### Questions on the material
1. In the text on plotting the efficient frontier, rewrite the paragraph beginning "The :py:mod:`plotting` module provides support" more briefly, keeping its main facts.
2. Resume the text on plotting the efficient frontier, starting after its last line of code.

### Text block
+ + +
All of the optimization functions in :py:class:`EfficientFrontier` produce a single optimal portfolio. However, you may want to plot the entire efficient frontier. This efficient frontier can be thought of in several different ways:

  1. The set of all :py:func:`efficient_risk` portfolios for a range of target risks
  2. The set of all :py:func:`efficient_return` portfolios for a range of target returns
  3. The set of all :py:func:`max_quadratic_utility` portfolios for a range of risk aversions.

The :py:mod:`plotting` module provides support for all three of these approaches. To produce a plot of the efficient frontier, you should instantiate your :py:class:`EfficientFrontier` object and add constraints like you normally would, but before calling an optimization function (e.g with :py:func:`ef.max_sharpe`), you should pass this the instantiated object into :py:func:`plot.plot_efficient_frontier`:

ef = EfficientFrontier(mu, S, weight_bounds=(None, None))
ef.add_constraint(lambda w: w[0] >= 0.2)
ef.add_constraint(lambda w: w[2] == 0.15)
ef.add_constraint(lambda w: w[3] + w[4] <= 0.10)

fig, ax = plt.subplots()
plotting.plot_efficient_frontier(ef, ax=ax, show_assets=True)
plt.show()

This produces the following plot:

the Efficient Frontier

You can explicitly pass a range of parameters (risk, utility, or returns) to generate a frontier:

# 100 portfolios with risks between 0.10 and 0.30
risk_range = np.linspace(0.10, 0.40, 100)
plotting.plot_efficient_frontier(ef, ef_param="risk", ef_param_range=risk_range,
                                show_assets=True, showfig=True)

We can easily generate more complex plots. The following script plots both the efficient frontier and randomly generated (suboptimal) portfolios, coloured by the Sharpe ratio:

fig, ax = plt.subplots()
ef_max_sharpe = ef.deepcopy()
plotting.plot_efficient_frontier(ef, ax=ax, show_assets=False)

# Find the tangency portfolio
ef_max_sharpe.max_sharpe()
+ + +
### Information
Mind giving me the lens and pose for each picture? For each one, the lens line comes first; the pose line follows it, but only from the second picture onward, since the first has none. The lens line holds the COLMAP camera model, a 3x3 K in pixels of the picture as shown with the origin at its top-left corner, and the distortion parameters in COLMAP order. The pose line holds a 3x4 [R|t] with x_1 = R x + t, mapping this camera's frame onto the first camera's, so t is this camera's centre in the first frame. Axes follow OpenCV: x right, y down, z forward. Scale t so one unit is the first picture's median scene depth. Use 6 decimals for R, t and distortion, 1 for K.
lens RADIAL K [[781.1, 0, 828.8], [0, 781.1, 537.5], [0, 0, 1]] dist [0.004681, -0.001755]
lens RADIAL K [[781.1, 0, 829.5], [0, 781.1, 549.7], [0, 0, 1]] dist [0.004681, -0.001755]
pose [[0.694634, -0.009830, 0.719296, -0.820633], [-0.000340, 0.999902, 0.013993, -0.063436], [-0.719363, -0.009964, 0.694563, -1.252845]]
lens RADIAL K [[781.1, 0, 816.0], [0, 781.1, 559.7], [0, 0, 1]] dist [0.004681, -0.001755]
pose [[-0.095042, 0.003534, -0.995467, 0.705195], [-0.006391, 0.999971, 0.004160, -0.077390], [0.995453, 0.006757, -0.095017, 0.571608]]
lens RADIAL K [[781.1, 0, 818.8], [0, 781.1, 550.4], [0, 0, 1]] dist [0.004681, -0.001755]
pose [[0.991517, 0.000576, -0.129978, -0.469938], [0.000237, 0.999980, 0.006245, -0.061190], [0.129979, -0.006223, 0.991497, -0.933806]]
+ + +
### Numbered answers
1. The plotting module supports all three approaches. To plot the efficient frontier, create the EfficientFrontier object and add constraints as usual. Then, before calling any optimization function such as ef.max_sharpe, pass the object to plot.plot_efficient_frontier.

2.
ret_tangent, std_tangent, _ = ef_max_sharpe.portfolio_performance()
ax.scatter(std_tangent, ret_tangent, marker="*", s=100, c="r", label="Max Sharpe")

# Generate random portfolios
n_samples = 10000
w = np.random.dirichlet(np.ones(ef.n_assets), n_samples)
rets = w.dot(ef.expected_returns)
stds = np.sqrt(np.diag(w @ ef.cov_matrix @ w.T))
sharpes = rets / stds
ax.scatter(stds, rets, marker=".", c=sharpes, cmap="viridis_r")

# Output
ax.set_title("Efficient Frontier with random portfolios")
ax.legend()
plt.tight_layout()
plt.savefig("ef_scatter.png", dpi=200)
plt.show()

This is the result:

the Efficient Frontier with random portfolios

Documentation reference

.. automodule:: pypfopt.plotting

    .. tip::

        To save the plot, pass ``filename="somefile.png"`` as a keyword argument to any of
        the plotting functions. This (along with some other kwargs) get passed through
        :py:func:`_plot_io` before being returned.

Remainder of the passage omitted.